L’AQUILA – ”Desta sconcerto e preoccupazione se non addirittura scandalo la decisione della dirigenza della Asl numero 1 Avezzano-Sulmona-L’Aquila di chiudere il servizio dietetico ambulatoriale del presidio ospedaliero San Salvatore, togliendo di fatto un servizio strategico e necessario a tutti i residenti nel nostro territorio”.
Lo afferma il segretario provinciale della Uil-Fpl Simone Tempesta.
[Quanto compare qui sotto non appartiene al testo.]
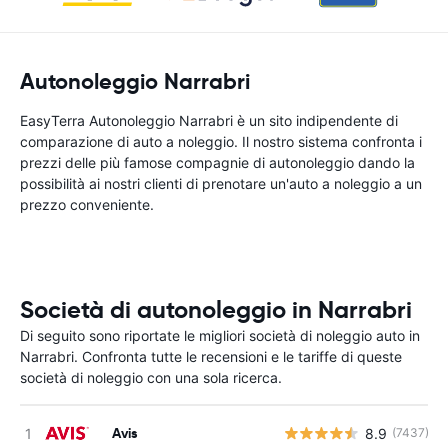
Autonoleggio Narrabri
EasyTerra Autonoleggio Narrabri è un sito indipendente di
comparazione di auto a noleggio. Il nostro sistema confronta i
prezzi delle più famose compagnie di autonoleggio dando la
possibilità ai nostri clienti di prenotare un'auto a noleggio a un
prezzo conveniente.
Società di autonoleggio in Narrabri
Di seguito sono riportate le migliori società di noleggio auto in
Narrabri. Confronta tutte le recensioni e le tariffe di queste
società di noleggio con una sola ricerca.
Avis
8.9
(7437)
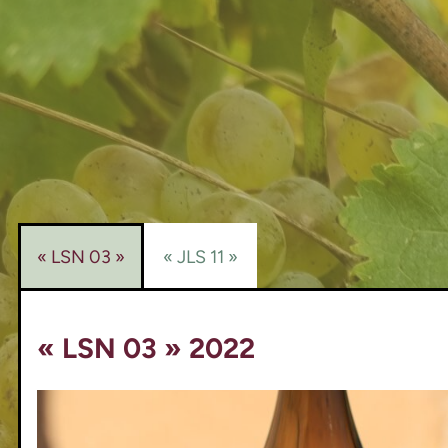
« LSN 03 »
« JLS 11 »
« LSN 03 » 2022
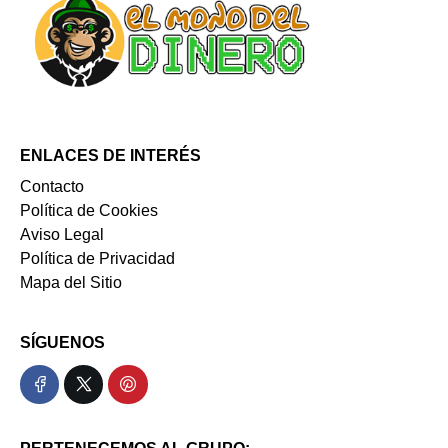
ENLACES DE INTERÉS
Contacto
Política de Cookies
Aviso Legal
Política de Privacidad
Mapa del Sitio
SÍGUENOS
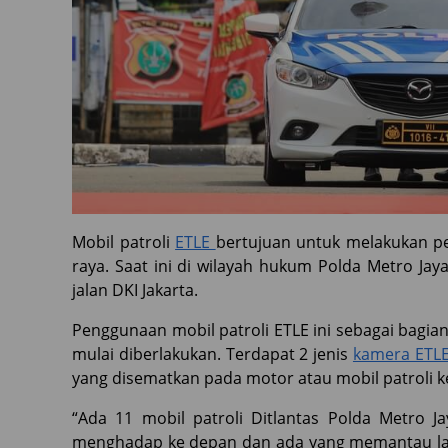
Mobil patroli
ETLE
bertujuan untuk melakukan pen
raya. Saat ini di wilayah hukum Polda Metro Jay
jalan DKI Jakarta.
Penggunaan mobil patroli ETLE ini sebagai bagian
mulai diberlakukan. Terdapat 2 jenis
kamera ETL
yang disematkan pada motor atau mobil patroli k
“Ada 11 mobil patroli Ditlantas Polda Metro J
menghadap ke depan dan ada yang memantau lalu 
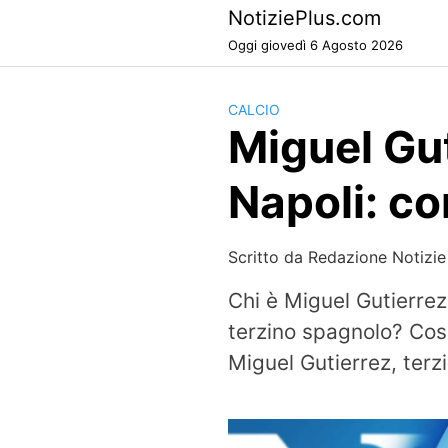
Skip
NotiziePlus.com
to
Oggi giovedì 6 Agosto 2026
content
CALCIO
Miguel Gut
Napoli: c
Scritto da
Redazione Notizie
Chi è Miguel Gutierre
terzino spagnolo? Cosa 
Miguel Gutierrez, terzi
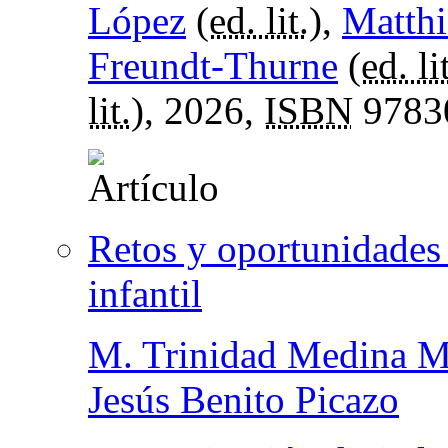
López
(
ed. lit.
),
Matthi
Freundt-Thurne
(
ed. li
lit.
), 2026,
ISBN
9783
Retos y oportunidades 
infantil
M. Trinidad Medina 
Jesús Benito Picazo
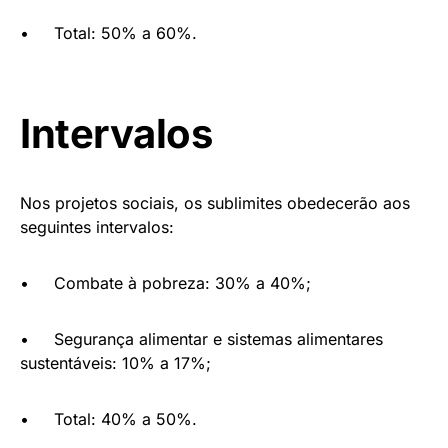
• Total: 50% a 60%.
Intervalos
Nos projetos sociais, os sublimites obedecerão aos
seguintes intervalos:
• Combate à pobreza: 30% a 40%;
• Segurança alimentar e sistemas alimentares
sustentáveis: 10% a 17%;
• Total: 40% a 50%.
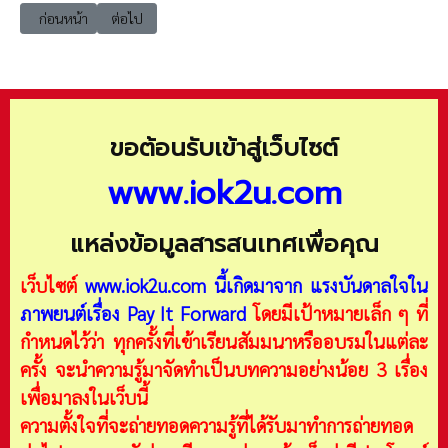
เนื้อหาก่อนหน้า: DATA CATALOG กฎหมายและแนวทางที่เกี่ยวข้องบัญชีข้อมูล
เนื้อหาถัดไป: DATA CATALOG บัญชีข้อมูลภาครัฐ ที่มาและความ
ก่อนหน้า
ต่อไป
ขอต้อนรับเข้าสู่เว็บไซต์
www.iok2u.com
แหล่งข้อมูลสารสนเทศเพื่อคุณ
เว็บไซต์
www.iok2u.com
นี้เกิดมาจาก
แรงบันดาลใจใน
ภาพยนต์เรื่อง Pay It Forward
โดยมีเป้าหมายเล็ก ๆ ที่
กำหนดไว้ว่า ทุกครั้งที่เข้าเรียนสัมมนาหรืออบรมในแต่ละ
ครั้ง จะนำความรู้มาจัดทำเป็นบทความอย่างน้อย 3 เรื่อง
เพื่อมาลงในเว็บนี้
ความตั้งใจที่จะถ่ายทอดความรู้ที่ได้รับมาทำการถ่ายทอด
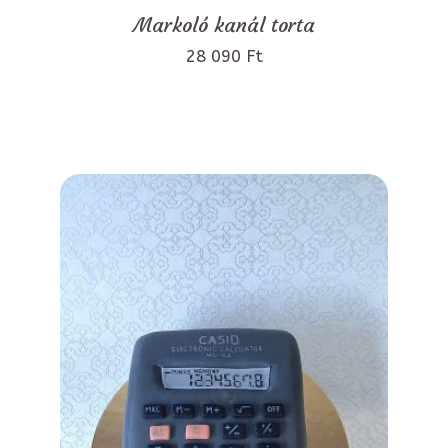
Markoló kanál torta
28 090 Ft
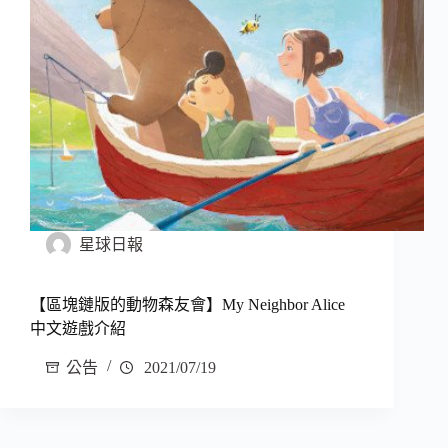
星球日報
【區塊鏈版的動物森友會】My Neighbor Alice
中文遊戲介紹
公告
2021/07/19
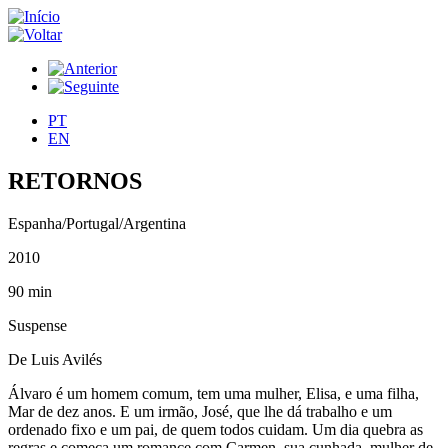
PT
EN
RETORNOS
Espanha/Portugal/Argentina
2010
90 min
Suspense
De Luis Avilés
Álvaro é um homem comum, tem uma mulher, Elisa, e uma filha,
Mar de dez anos. E um irmão, José, que lhe dá trabalho e um
ordenado fixo e um pai, de quem todos cuidam. Um dia quebra as
regras e começa um romance com Carmen, sua cunhada, mulher de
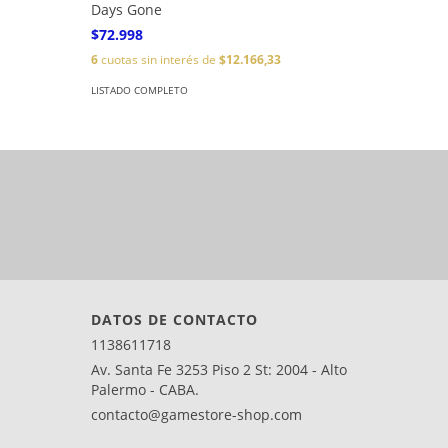
Days Gone
Battlefi
$72.998
$43.998
6
cuotas sin interés de
$12.166,33
6
cuotas s
LISTADO COMPLETO
LISTADO C
DATOS DE CONTACTO
1138611718
Av. Santa Fe 3253 Piso 2 St: 2004 - Alto
Palermo - CABA.
contacto@gamestore-shop.com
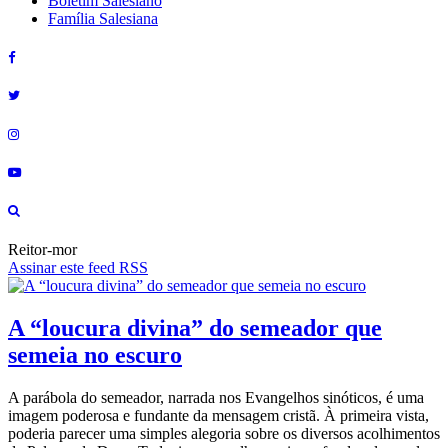
Boletim Salesiano
Família Salesiana
Reitor-mor
Assinar este feed RSS
A “loucura divina” do semeador que
semeia no escuro
A parábola do semeador, narrada nos Evangelhos sinóticos, é uma
imagem poderosa e fundante da mensagem cristã. À primeira vista,
poderia parecer uma simples alegoria sobre os diversos acolhimentos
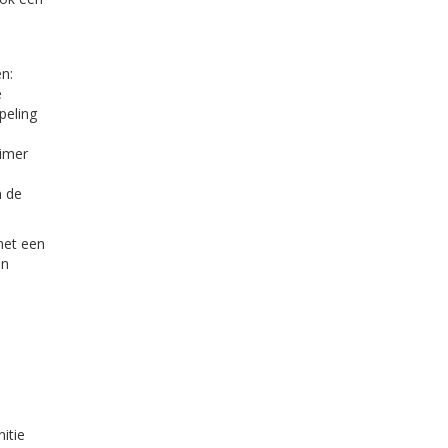
n:
e
peling
eimer
n de
met een
en
itie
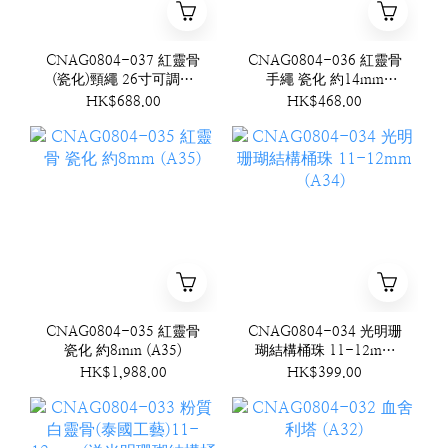
CNAG0804-037 紅靈骨
CNAG0804-036 紅靈骨
(瓷化)頸繩 26寸可調節
手繩 瓷化 約14mm
(A37)
(A36)
HK$688.00
HK$468.00
CNAG0804-035 紅靈骨
CNAG0804-034 光明珊
瓷化 約8mm (A35)
瑚結構桶珠 11-12mm
(A34)
HK$1,988.00
HK$399.00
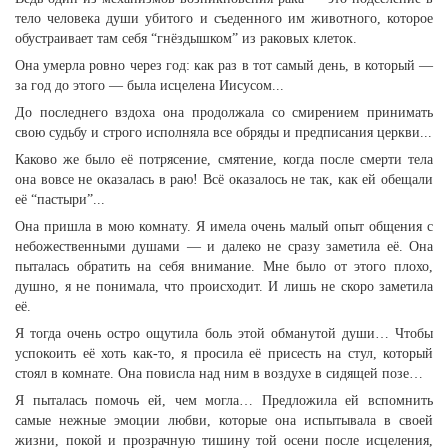
тело человека души убитого и съеденного им животного, которое
обустраивает там себя “гнёздышком” из раковых клеток.
Она умерла ровно через год: как раз в тот самый день, в который —
за год до этого — была исцелена Иисусом...
До последнего вздоха она продолжала со смирением принимать
свою судьбу и строго исполняла все обряды и предписания церкви...
Каково же было её потрясение, смятение, когда после смерти тела
она вовсе не оказалась в раю! Всё оказалось не так, как ей обещали
её “пастыри”...
Она пришла в мою комнату. Я имела очень малый опыт общения с
небожественными душами — и далеко не сразу заметила её. Она
пыталась обратить на себя внимание. Мне было от этого плохо,
душно, я не понимала, что происходит. И лишь не скоро заметила
её.
Я тогда очень остро ощутила боль этой обманутой души… Чтобы
успокоить её хоть как-то, я просила её присесть на стул, который
стоял в комнате. Она повисла над ним в воздухе в сидящей позе…
Я пыталась помочь ей, чем могла… Предложила ей вспомнить
самые нежные эмоции любви, которые она испытывала в своей
жизни, покой и прозрачную тишину той осени после исцеления,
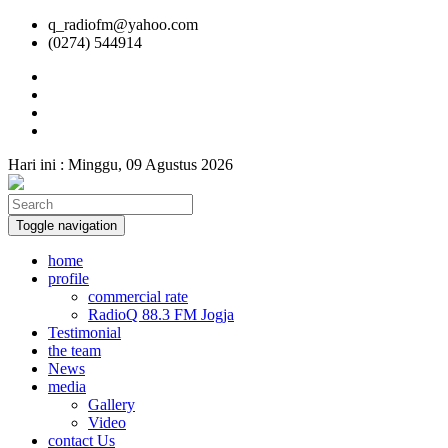
q_radiofm@yahoo.com
(0274) 544914
Hari ini :
Minggu, 09 Agustus 2026
Toggle navigation
home
profile
commercial rate
RadioQ 88.3 FM Jogja
Testimonial
the team
News
media
Gallery
Video
contact Us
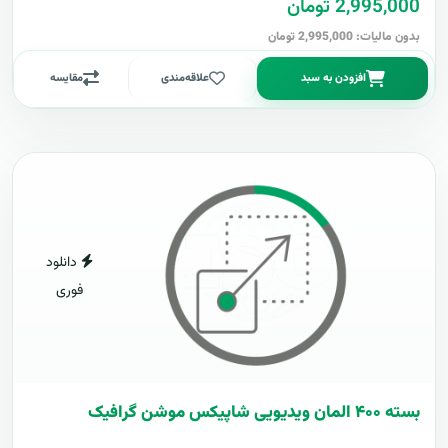
2,995,000 تومان
بدون مالیات: 2,995,000 تومان
افزودن به سبد
علاقه‌مندی
مقایسه
دانلود
فوری
بسته ۴۰۰ المان ویدیویی شاپیکس موشن گرافیک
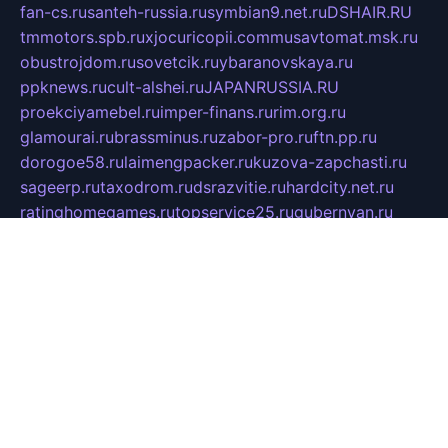
fan-cs.ru
santeh-russia.ru
symbian9.net.ru
DSHAIR.RU
tmmotors.spb.ru
xjocuricopii.com
musavtomat.msk.ru
obustrojdom.ru
sovetcik.ru
ybaranovskaya.ru
ppknews.ru
cult-alshei.ru
JAPANRUSSIA.RU
proekciyamebel.ru
imper-finans.ru
rim.org.ru
glamourai.ru
brassminus.ru
zabor-pro.ru
ftn.pp.ru
dorogoe58.ru
laimengpacker.ru
kuzova-zapchasti.ru
sageerp.ru
taxodrom.ru
dsrazvitie.ru
hardcity.net.ru
ratinghomegames.ru
topservice25.ru
gubernyan.ru
gtglasslined.ru
ii4.ru
tssport.spb.ru
andorra24.com
blackwallstreet.ru
oboimos.ru
optim-doors.com.ru
ikuch.ru
nycr.org.ru
npa21.ru
vremya-ch.spb.ru
desert000.ru
ivtorgi.ru
ifiori.ru
catalog-statei.ru
dcv.org.ru
spetsmaster174.ru
ipkameryhiseeu.ru
dum26.ru
ruspol.spb.ru
fr-opendp.ru
kam-solnyshko.ru
cheyenne-arapaho.ru
sevzapmetal.spb.ru
ted-lapidus.spb.ru
parasite-eliminator.ru
sigma-complete.ru
modernworld.ru
dama-moda.ru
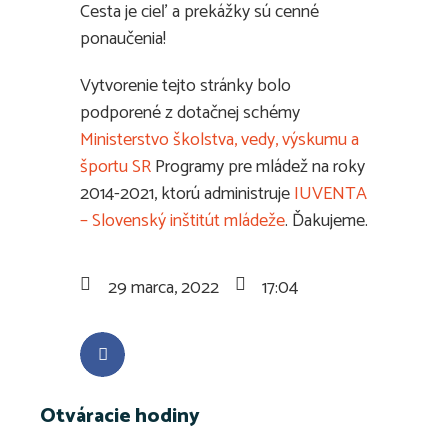
Cesta je cieľ a prekážky sú cenné
ponaučenia!
Vytvorenie tejto stránky bolo
podporené z dotačnej schémy
Ministerstvo školstva, vedy, výskumu a
športu SR
Programy pre mládež na roky
2014-2021, ktorú administruje
IUVENTA
– Slovenský inštitút mládeže
. Ďakujeme.
29 marca, 2022
17:04
Otváracie hodiny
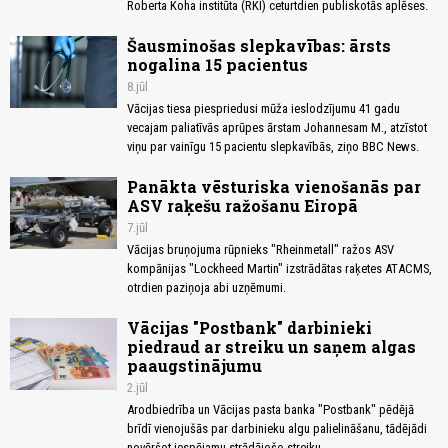
Roberta Koha institūta (RKI) ceturtdien publiskotās aplēses.
Šausminošas slepkavības: ārsts
nogalina 15 pacientus
8.jūl
Vācijas tiesa piespriedusi mūža ieslodzījumu 41 gadu
vecajam paliatīvās aprūpes ārstam Johannesam M., atzīstot
viņu par vainīgu 15 pacientu slepkavībās, ziņo BBC News.
Panākta vēsturiska vienošanās par
ASV raķešu ražošanu Eiropā
7.jūl
Vācijas bruņojuma rūpnieks "Rheinmetall" ražos ASV
kompānijas "Lockheed Martin" izstrādātas raķetes ATACMS,
otrdien paziņoja abi uzņēmumi.
Vācijas "Postbank" darbinieki
piedraud ar streiku un saņem algas
paaugstinājumu
2.jūl
Arodbiedrība un Vācijas pasta banka "Postbank" pēdējā
brīdī vienojušās par darbinieku algu palielināšanu, tādējādi
novēršot iespējamu strādājošo streiku.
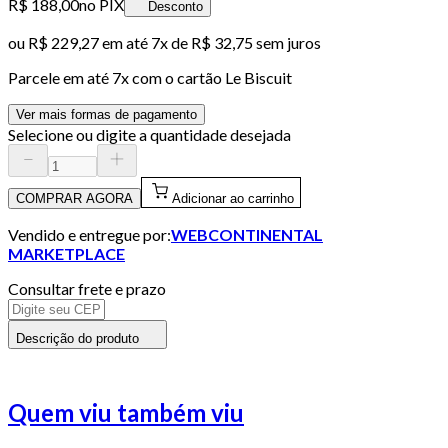
R$ 188,00
no PIX
Desconto
ou
R$ 229,27
em até
7x de R$ 32,75 sem juros
Parcele em até
7
x com o cartão
Le Biscuit
Ver mais formas de pagamento
Selecione ou digite a quantidade desejada
COMPRAR AGORA
Adicionar ao carrinho
Vendido e entregue por:
WEBCONTINENTAL
MARKETPLACE
Consultar frete e prazo
Descrição do produto
Quem viu também viu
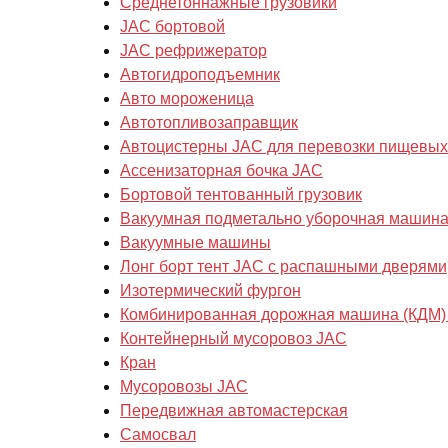
Cреднетоннажные грузовики
JAC бортовой
JAC рефрижератор
Автогидроподъемник
Авто мороженица
Автотопливозаправщик
Автоцистерны JAC для перевозки пищевых
Ассенизаторная бочка JAC
Бортовой тентованный грузовик
Вакуумная подметально уборочная машин
Вакуумные машины
Лонг борт тент JAC с распашными дверями
Изотермический фургон
Комбинированная дорожная машина (КДМ)
Контейнерный мусоровоз JAC
Кран
Мусоровозы JAC
Передвижная автомастерская
Самосвал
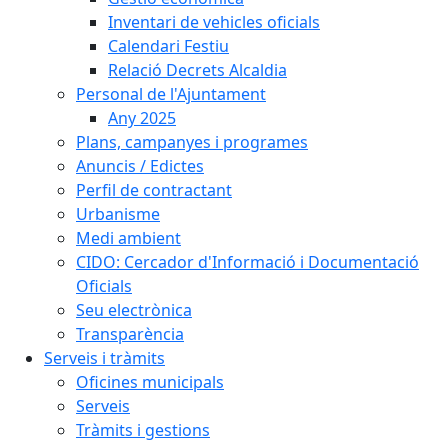
Inventari de vehicles oficials
Calendari Festiu
Relació Decrets Alcaldia
Personal de l'Ajuntament
Any 2025
Plans, campanyes i programes
Anuncis / Edictes
Perfil de contractant
Urbanisme
Medi ambient
CIDO: Cercador d'Informació i Documentació
Oficials
Seu electrònica
Transparència
Serveis i tràmits
Oficines municipals
Serveis
Tràmits i gestions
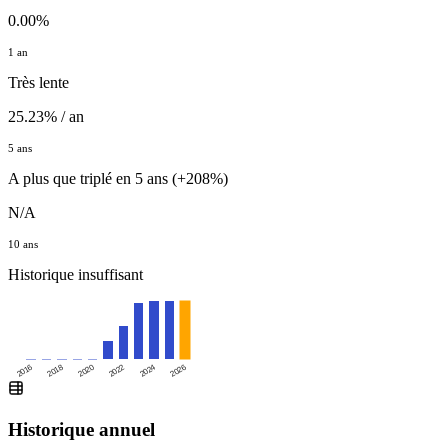
0.00%
1 an
Très lente
25.23% / an
5 ans
A plus que triplé en 5 ans (+208%)
N/A
10 ans
Historique insuffisant
2016
2020
2024
2018
2022
2026
Historique annuel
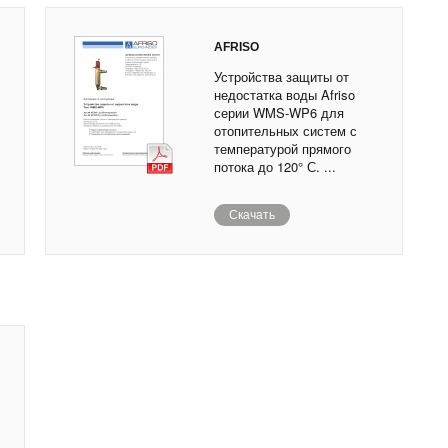
AFRISO
Устройства защиты от
недостатка воды Afriso
серии WMS-WP6 для
отопительных систем с
температурой прямого
потока до 120° С. ...
Скачать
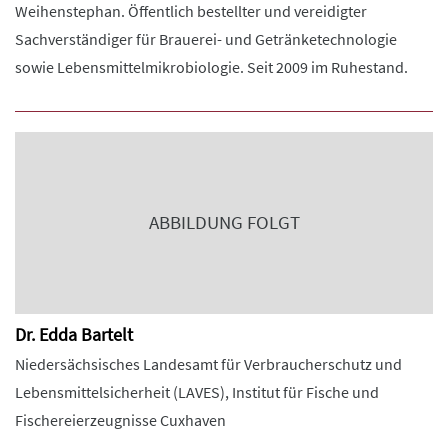
Weihenstephan. Öffentlich bestellter und vereidigter
Sachverständiger für Brauerei- und Getränketechnologie
sowie Lebensmittelmikrobiologie. Seit 2009 im Ruhestand.
ABBILDUNG FOLGT
Dr. Edda Bartelt
Niedersächsisches Landesamt für Verbraucherschutz und
Lebensmittelsicherheit (LAVES), Institut für Fische und
Fischereierzeugnisse Cuxhaven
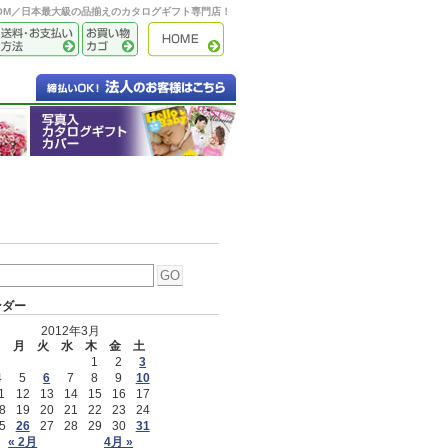
OOM／日本最大級の品揃えのカタログギフト専門店！
ンダー
2012年3月
日
月
火
水
木
金
土
1
2
3
4
5
6
7
8
9
10
1
12
13
14
15
16
17
8
19
20
21
22
23
24
5
26
27
28
29
30
31
« 2月
4月 »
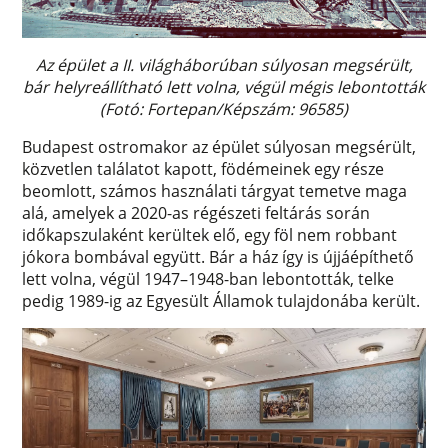
Az épület a II. világháborúban súlyosan megsérült,
bár helyreállítható lett volna, végül mégis lebontották
(Fotó: Fortepan/Képszám: 96585)
Budapest ostromakor az épület súlyosan megsérült,
közvetlen találatot kapott, födémeinek egy része
beomlott, számos használati tárgyat temetve maga
alá, amelyek a 2020-as régészeti feltárás során
időkapszulaként kerültek elő, egy föl nem robbant
jókora bombával együtt. Bár a ház így is újjáépíthető
lett volna, végül 1947–1948-ban lebontották, telke
pedig 1989-ig az Egyesült Államok tulajdonába került.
Il sindacalista ricorda che “il servizio dietetico ambulatoriale era aperto dal lunedì al sabato dalle 8.30 alle 14 ed erogava servizi a tutti gli utenti che necessitavano di diete adeguate al loro stato di salute, come pazienti diabetici, donne in gravidanza, pazienti che recandosi in ospedale per effettuare un check-in regime di day-hospital risultavano necessitare di diete adeguate ad esempio ridotto o aumentato apporto proteico, ipo o iper lipidiche, ipo o iper proteiche, aumentato o ridotto regime calorico”.
”Il servizio dietetico, in più, era a disposizione di tutti i nostri concittadini che – aggiunge Tempesta – volendo effettuare una dieta per diminuire di peso in modo serio e controllato, si fossero recati al servizio muniti di richiesta al solo costo di 15 euro, costo comprensivo di dieta redatta da dietiste sotto la supervisione di un medico e quattro controlli peso successivi”.
”Da mettere in risalto – prosegue la Uil-Fpl – che tale servizio nel corso del 2011 ha effettuato circa 815 diete e 3.100 controlli, ai quali vanno sommati i 343 controlli e le 200 diete del servizio di diabetologia già chiuso nel corso dell’anno, con notevoli introiti per le casse della Asl a costo zero”.
Un grosso disagio per gli utenti, sottolinea Tempesta, perché ”ora saranno costretti a rivolgersi necessariamente a libero professionisti con costi circa 10 o 15 volte superiori per ogni controllo o visita a quelli praticati dal servizio pubblico, con notevole incidenza sui già precari bilanci famigliari”.
Le difficoltà maggiori saranno per molte donne in gravidanza, pazienti con disfunzioni alimentari, operati o con patologie particolari e i diabetici devo necessariamente seguire rigorosi regimi alimentari sotto controllo continuo.
”Viene da chiedersi – conclude Tempesta – quali sono le ragioni strategiche che spingono i dirigenti della Asl a chiudere un servizio efficiente e necessario; come può la Asl trarre vantaggio da tale chiusura, e come faranno gli utenti a pagare esose parcelle dei privati”.